How to Evaluate Australian AI Tax Research Platforms
The Australian AI tax research market is emerging, with several platforms taking different approaches. When evaluating any AI tax research tool — Lawg, SavvyWise, or others — these are the dimensions that matter most for professional tax work. Below we compare Lawg and SavvyWise across each dimension and explain why it matters.
Feature Comparison
| Feature | Lawg | SavvyWise | Why This Matters |
|---|---|---|---|
| Focus | Purpose-built AI tax research agent | Tax research + general AI assistant | A dedicated tax research tool can optimise every layer of its architecture for professional tax work — routing, evidence ranking, citation formatting — while a general assistant must serve many use cases. |
| Document corpus | Curated Australian tax corpus with multi-domain reasoning | Size not publicly specified | A well-curated, domain-specific corpus means fewer blind spots when researching niche tax areas like Division 7A through trusts or FIRB fee calculations. |
| Knowledge graph | Yes — INTERPRETS/CITES/AMENDS relationships | Not publicly documented | A knowledge graph maps how authorities relate to each other — which cases interpret which sections, which rulings amend which provisions. Without it, research is keyword matching rather than structured reasoning. |
| Citation system | Inline [R1], [R2] with one-click source access | Source references included | For professional tax work, every claim must be verifiable. One-click citation verification means practitioners can confirm the source in seconds rather than manually searching for it. |
| Tax domain coverage | 7 automatic intent domains | Broad tax coverage | Automatic domain routing means the system understands whether your question is about income tax, GST, FBT, or SMSF and adjusts its research strategy accordingly. |
| General AI features | Tax research agent only | Writing, Excel formulas, meeting prep | Some firms value a single tool that handles research plus general business tasks. Others prefer a dedicated research tool with deeper specialisation. |
| Pricing | Free during beta | Commercial pricing (post-beta) | Cost is a critical factor for small and mid-sized firms that may already be paying $3,000–$20,000/year for traditional platforms. |
| Australian ownership | Yes — Australian company | Yes — Australian company | Australian ownership provides jurisdictional alignment and potential data sovereignty advantages for firms handling sensitive client information. |
SavvyWise Strengths
- Established user base with 1,500+ accountants reported
- Exited beta in November 2025 with commercial pricing
- Founded by CPA-qualified practitioner
- General-purpose AI assistant features beyond tax research
- Fair Work Awards and international tax agreements coverage
SavvyWise Limitations
- Broader feature scope (general AI assistant) means tax research is one of several priorities
- Document corpus size not publicly specified for direct comparison
- Knowledge graph or authority relationship mapping not publicly documented
When to Choose Each
Choose Lawg when:
You want the deepest possible citation-backed tax research with a knowledge graph that maps relationships between legislation, rulings, and case law.
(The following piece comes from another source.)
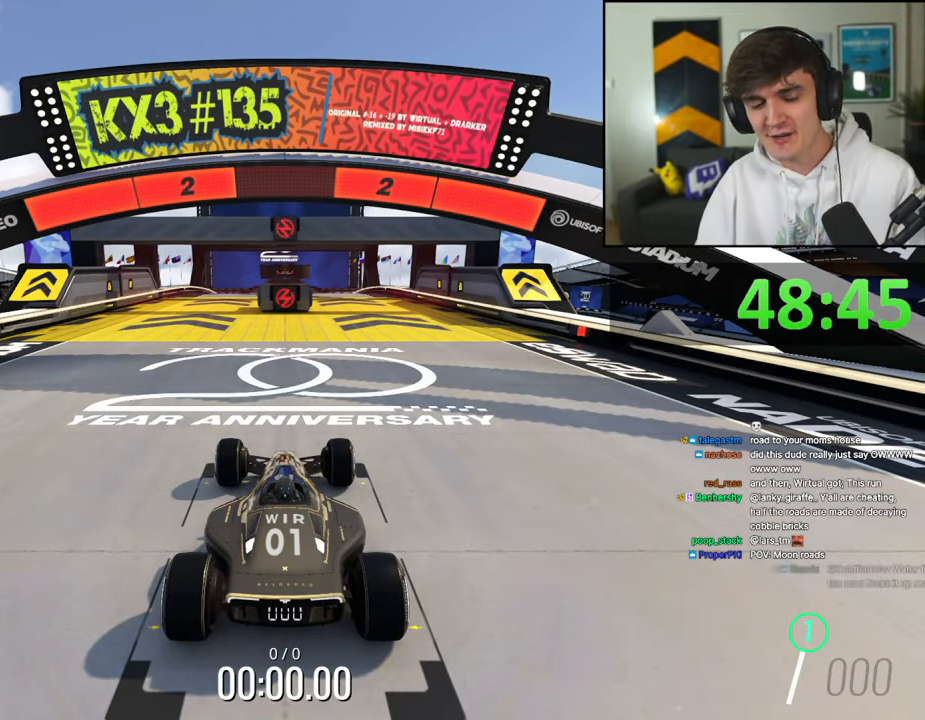
{"keys": ["up"], "events": []}
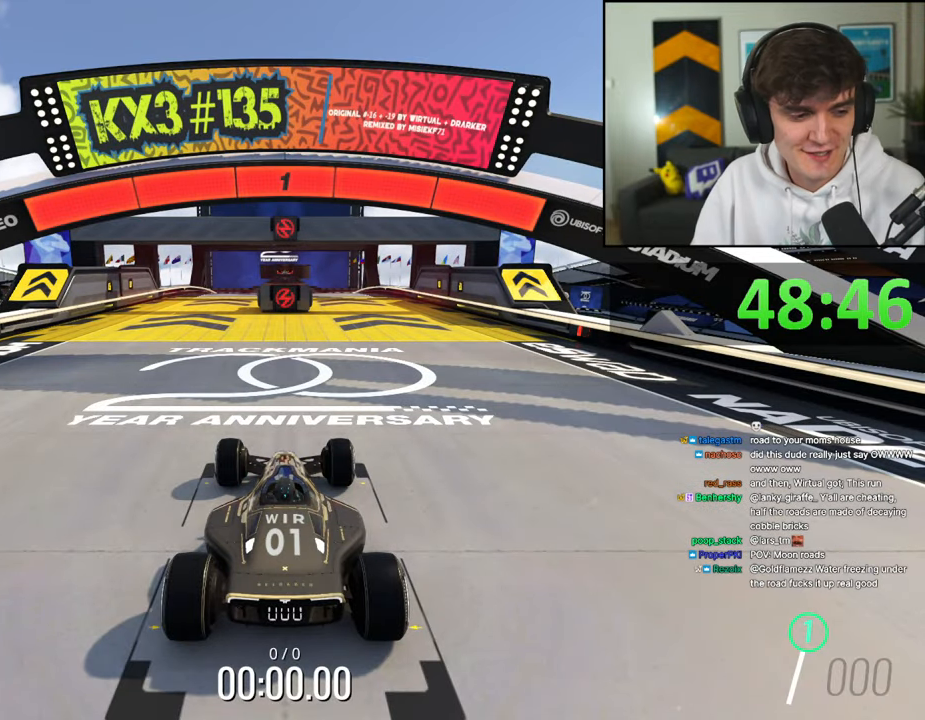
{"keys": ["up"], "events": []}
Best for firms that prioritise research accuracy and source verification.
Choose SavvyWise when:
You want an all-in-one AI assistant that handles tax research alongside general business tasks like writing advice, meeting preparation, and Excel formulas.
Our Honest Take
The Australian AI tax research market is still young, and both Lawg and SavvyWise represent different visions for how AI should serve accountants. Lawg bets on depth — a dedicated tax research agent with a knowledge graph and citation verification. SavvyWise bets on breadth — a general AI assistant that includes tax research alongside other capabilities. The right choice depends on your firm's priorities. We recommend evaluating both with real client scenarios and choosing based on which approach delivers more value for your specific workflow.